Pour ce qui est des conseillers-clercs qui sont admis au conseil du roi, dans les parlemens & dans plusieurs autres tribunaux, ils n’y ont rang & séance que suivant l’ordre de leur réception, excepté en la grand-chambre du parlement de Paris, où ils ont une séance particuliere du côté des présidens à mortier.

Indépendamment de l’entrée & séance qui fut donnée aux ecclésiastiques dans les assemblées de la nation & parlemens, comme ils étoient presque les seuls dans les siecles d’ignorance qui eussent quelque connoissance des lettres, ils remplissoient aussi presque seuls les premieres places de l’état, & celles des autres cours & tribunaux, & généralement presque toutes les fonctions qui avoient rapport à l’administration de la justice.

Tandis qu’ils s’occupoient ainsi des affaires temporelles, le relâchement de la discipline ecclésiastique s’introduisit bien-tôt parmi eux ; ils devinrent la plûpart chasseurs, guerriers, quelques-uns même concubinaires : ils prirent ainsi les mœurs des seigneurs qu’ils avoient supplantés dans l’administration & le crédit.

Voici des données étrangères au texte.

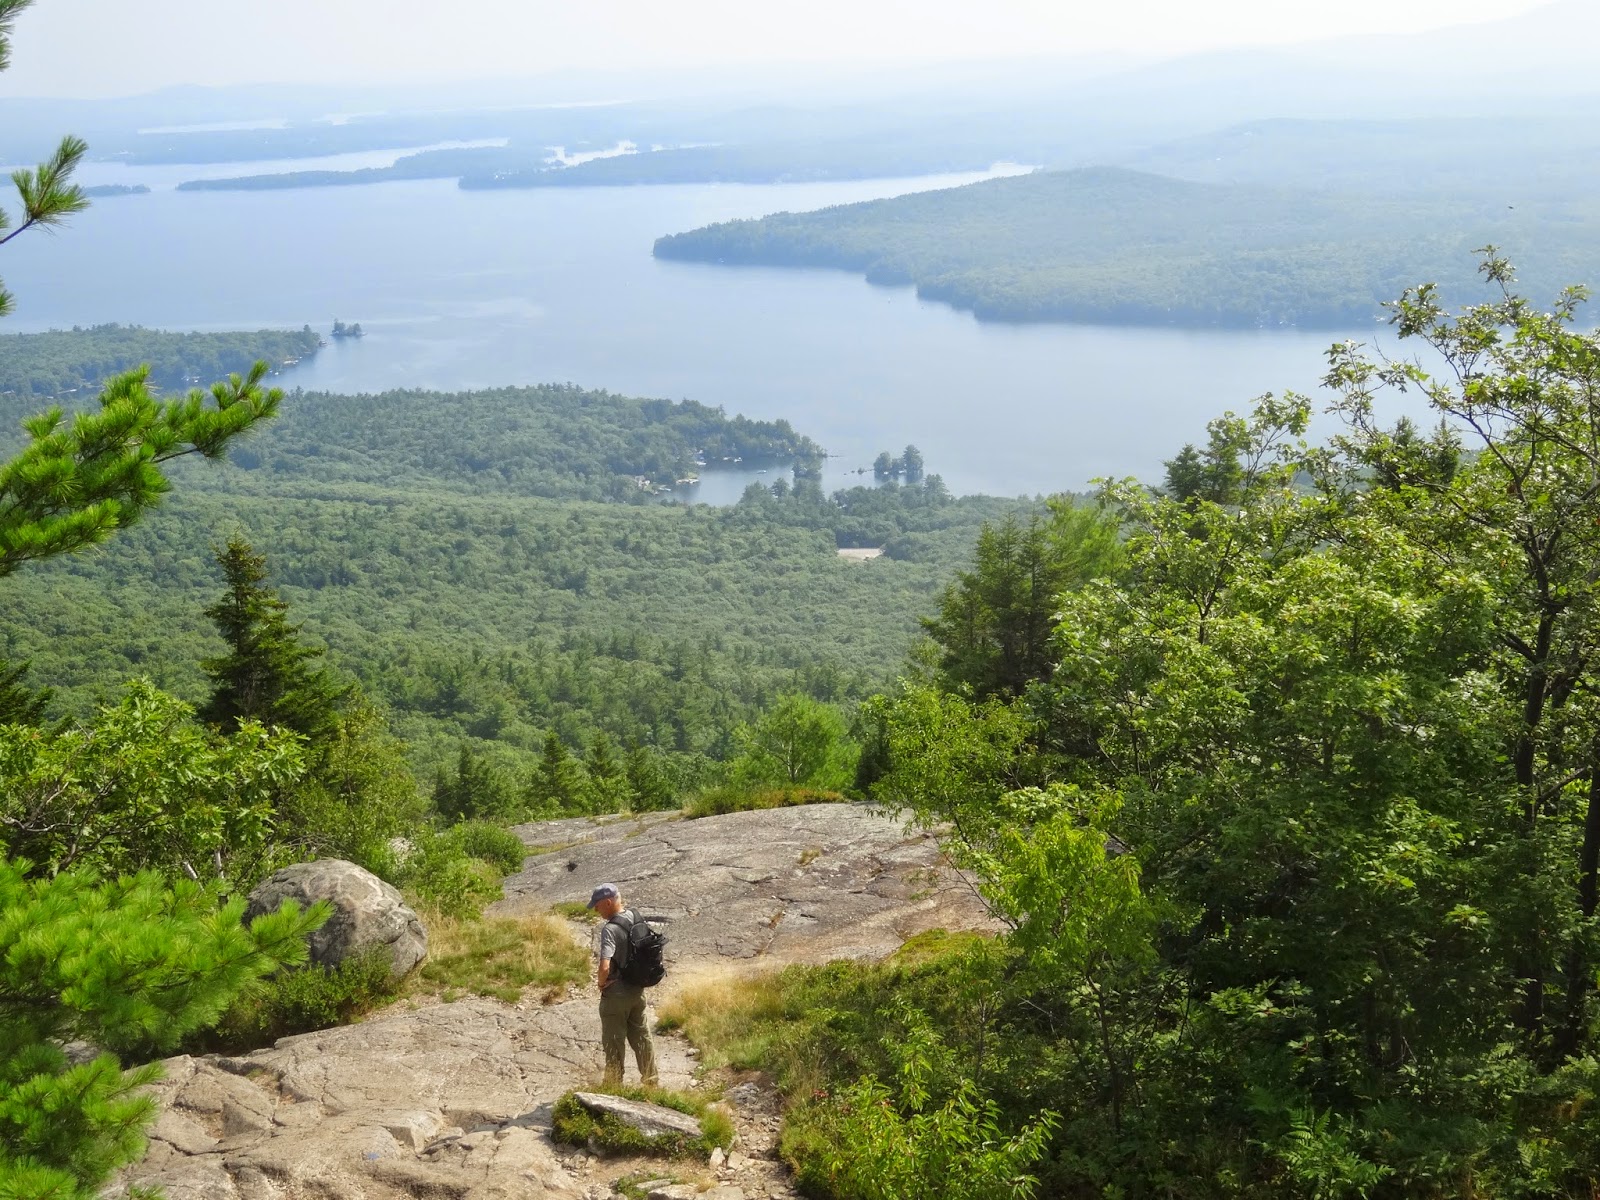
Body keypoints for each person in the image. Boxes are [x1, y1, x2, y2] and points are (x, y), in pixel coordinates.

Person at [586, 882, 658, 1088]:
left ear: (608, 903)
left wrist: (601, 983)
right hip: (637, 990)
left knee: (613, 1042)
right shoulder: (636, 917)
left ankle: (613, 1086)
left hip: (616, 994)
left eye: (598, 906)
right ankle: (651, 1082)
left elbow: (604, 965)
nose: (596, 910)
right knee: (642, 1036)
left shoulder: (610, 929)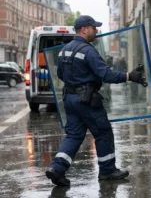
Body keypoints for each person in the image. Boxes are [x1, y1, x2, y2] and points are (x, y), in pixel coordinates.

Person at [45, 15, 143, 186]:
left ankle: (57, 168)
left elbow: (60, 74)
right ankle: (107, 171)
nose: (96, 31)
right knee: (103, 132)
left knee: (74, 135)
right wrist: (129, 76)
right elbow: (106, 75)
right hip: (87, 100)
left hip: (70, 99)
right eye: (93, 27)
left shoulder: (64, 50)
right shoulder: (88, 51)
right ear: (84, 29)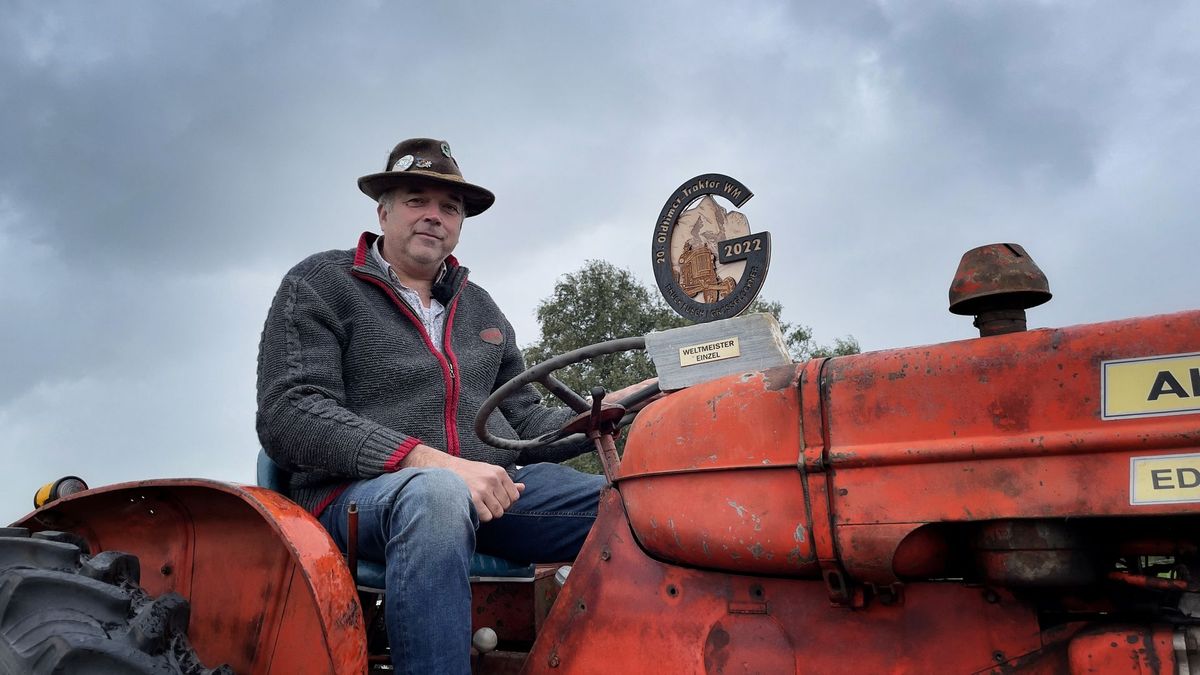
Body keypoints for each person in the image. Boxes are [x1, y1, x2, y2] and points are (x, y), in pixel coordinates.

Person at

Grégoire de Tours dit lui-même qu’il avoit peu étudié, & on le voit bien à son style.

Quand les ecclésiastiques de quelque ville ou autre lieu, ne pouvoient obtenir des laïcs ce qu’ils vouloient, ils portoient dans un champ les croix, les vases sacrés, les ornemens, & les reliques, formoient autour une enceinte de ronces & d’épines, & s’en alloient. La terreur que cet appareil inspiroit aux laïcs, les engageoit à rappeller les gens d’église & à leur accorder ce qu’ils demandoient. Cet usage ne fut aboli qu’au concile de Lyon, tenu sous Grégoire X. vers l’an 1274.